Was sind bei dir denn "Störungen"? Ich hatte noch nie Probleme mit z.b. falschen Daten-Übertragungen (CRC) o.ä. Ab und an mal bei Videostreams ein paar Artefakte, aber verschmerzbar gering.
 
@dognose: genau, crc ist das stichwort ;) und ne menge menge fec fehler, die natürlich nicht ganz so schlimm sind.

damit habe ich aber noch glück. an meinem alten wohnort hat mir jeder telefonanruf die verbindung unterbrochen und solche geschichten.
 
@Mezo: Bei uns hatte ein defekter Splitter solche Muster verursacht. Betreibst du den Anschluss mit Splitter? Erhält dieser extern Strom oder über die Telefonleitung?
 
@floerido: ist mittlerweile ein ip anschluss, sogar mit neuer dose.
 
@Mezo: Dann ist vielleicht das Modem des Routers schuld. Mitunter hilft es auch, den Kupferdraht in der Telefondose mal an den freien Spitzen abzuzwicken und neu abzuisolieren, sowie gefalls eine neue Dose zu verbauen. Alleine die beiden letzten Maßnahmen haben bei mir eine Verbesserung der Situation gebracht.

Ich habe zudem eine 7390, nicht gerade für das beste Modem bekannt. Die 7490 soll hier besser sein.
 
@Thunderbyte: Stimmt schon. Bin auf das 3390 (ist bekannt dür ein besseres Modem) und war auf 16MB/s (vorher 12MB/s) bei einer 20er Leitung
 
@Mezo: Welches Modem verwedest du? Eine Fritzbox?
 
@Abbadon: ich hatte über viele jahre eine fb 3270 und seit einem monat einen speedport von der telekom. ist aber absolut identisch von den werten.
 
@Mezo: Ich kann nur raten dir einmal ein gutes Modem zu kaufen/leihen. Dein "lahmer Speed" deutet darauf hin, dass du einen ADSL(2) Anschluss hast. Ich kann dir nur ein Thomson Speedtouch empfehlen. Die Dinger werden nicht mehr wirklich gepflegt, haben aber meiner Erfahrung nach ein wirklich gutes ADSL(2)-Modem.
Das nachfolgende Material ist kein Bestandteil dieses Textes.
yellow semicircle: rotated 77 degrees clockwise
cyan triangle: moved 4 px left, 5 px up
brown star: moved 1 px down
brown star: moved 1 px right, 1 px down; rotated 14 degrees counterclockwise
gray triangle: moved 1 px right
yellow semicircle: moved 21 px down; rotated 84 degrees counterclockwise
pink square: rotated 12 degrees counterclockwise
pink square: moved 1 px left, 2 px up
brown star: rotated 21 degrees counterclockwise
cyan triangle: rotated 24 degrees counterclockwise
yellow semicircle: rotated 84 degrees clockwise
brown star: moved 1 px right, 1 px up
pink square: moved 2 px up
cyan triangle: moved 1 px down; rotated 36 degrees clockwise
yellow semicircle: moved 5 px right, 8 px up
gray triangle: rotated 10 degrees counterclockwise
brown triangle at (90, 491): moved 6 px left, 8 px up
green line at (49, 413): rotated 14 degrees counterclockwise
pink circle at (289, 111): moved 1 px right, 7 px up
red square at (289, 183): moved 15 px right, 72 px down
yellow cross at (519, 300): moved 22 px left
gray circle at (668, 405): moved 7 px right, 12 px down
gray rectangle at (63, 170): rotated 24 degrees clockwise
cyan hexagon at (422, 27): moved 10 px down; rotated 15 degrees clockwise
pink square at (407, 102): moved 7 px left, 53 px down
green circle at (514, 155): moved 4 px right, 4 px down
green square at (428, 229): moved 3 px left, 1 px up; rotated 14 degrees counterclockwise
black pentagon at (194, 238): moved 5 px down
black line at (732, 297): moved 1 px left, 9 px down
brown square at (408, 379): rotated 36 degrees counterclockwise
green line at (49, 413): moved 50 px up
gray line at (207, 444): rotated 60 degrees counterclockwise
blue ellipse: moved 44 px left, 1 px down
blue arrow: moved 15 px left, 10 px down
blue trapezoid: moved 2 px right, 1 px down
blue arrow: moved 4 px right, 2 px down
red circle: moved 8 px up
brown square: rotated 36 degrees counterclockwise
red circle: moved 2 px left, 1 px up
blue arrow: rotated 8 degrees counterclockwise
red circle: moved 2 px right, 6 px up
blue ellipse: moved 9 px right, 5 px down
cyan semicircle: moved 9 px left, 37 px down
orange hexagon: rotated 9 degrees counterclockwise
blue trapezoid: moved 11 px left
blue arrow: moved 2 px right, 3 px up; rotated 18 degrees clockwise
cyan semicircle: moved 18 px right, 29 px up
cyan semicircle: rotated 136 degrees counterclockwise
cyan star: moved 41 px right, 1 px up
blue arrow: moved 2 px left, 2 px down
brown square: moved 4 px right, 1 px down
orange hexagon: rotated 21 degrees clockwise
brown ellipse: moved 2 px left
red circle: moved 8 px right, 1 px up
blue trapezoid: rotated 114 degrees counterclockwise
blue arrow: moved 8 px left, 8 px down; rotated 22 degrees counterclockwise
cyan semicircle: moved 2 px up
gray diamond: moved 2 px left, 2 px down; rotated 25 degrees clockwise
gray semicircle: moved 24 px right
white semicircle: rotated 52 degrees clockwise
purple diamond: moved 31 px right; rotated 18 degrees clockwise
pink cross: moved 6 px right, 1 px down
An meinem früheren ADSL-Anschluss hatte ich eine Fritzbox 7390. Dessen Modem hat immer wieder die Verbindung verloren und konnte dank RAM ca. 4 Mbit/s aus der Leitung holen.

Das Speedtouch (ich hatte ein 546i) konnte aber 6 Mbit/s (Fullsync) herausholen und das sogar ohne Verbindungsabbrüche.

Da manche Speedports die gleiche Hardware wie die FB enthalten, würde ich dir eben raten bei Ebay mal danach zu suchen. So teuer sollten die nicht sein. Eventuell kannst du es dann als Modem vor der Fritzbox betreiben.
 
@Abbadon: nein, der speed ist bei mir nicht das problem. pingschwankungen sind das problem und teilweise auch extrem langsamer seitenaufbau und dienste wie youtube und twitch die extrem lahm und fast nicht benutzbar sind. wobei ich denke, dass die meisten probleme daher kommen, dass die telekom sich weigert direkt mit de-cix zu peeren. beweisen kann ich es nicht, aber ich habe schon tests mit einer hsdpa verbindung gemacht und dort läuft alles wie geschmiert bei einer viel geringeren bandbreite.
 
@Mezo: Ja, das Peering bei der Telekom ist in den letzten Jahren echt schlecht geworden. Bin froh, dass ich primär an einem Easybell-Anschluss hänge und nur ab und zu über einen Telekom-Anschluss online gehen muss ;)
 
@Abbadon: Bullshit. Das Peering wird immer besser: http://heise.de/-2534562
 
@Mezo: Was sind bei Dir "Pingschwankungen". Da gibt es ja sehr unterschiedliche Auffassungen. Und dass einzelne (insbesondere Video) Dienste langsam sind, das kann nun auch an überlaufenen Pfaden zwischen Streamanbieter und Internetprovider liegen. Das muss nichts mit der eigenen Leitung zu tun haben.
 
Das Unvermeidliche wird nur verschoben... Gerade in den Städten, wo es sowieso meistens Kabelkanäle gibt und nicht sehr viel gebaggert werden muss, wird weiterhin auf Kupfer gesetzt. Kann ich nicht verstehen.
Genau so wenig wie die Vektoringgeschichte für Indoor Haushalte. Wieso wird hier nicht gleich auf Glasfaser gesetzt. Die Haushalte sind so nah an der HVT (in der Glasfaser vorhanden ist), dass ebenfalls keine großen Strecken zu überbrücken sind.
 
@Abbadon: Auch wenn Ich Zustimme und mir sofort eine Glasfaseranbindung zulegen würde, sehe ich ein, dass für 90% der Kunden eine "normale" Leitung vollkommen ausreichend ist.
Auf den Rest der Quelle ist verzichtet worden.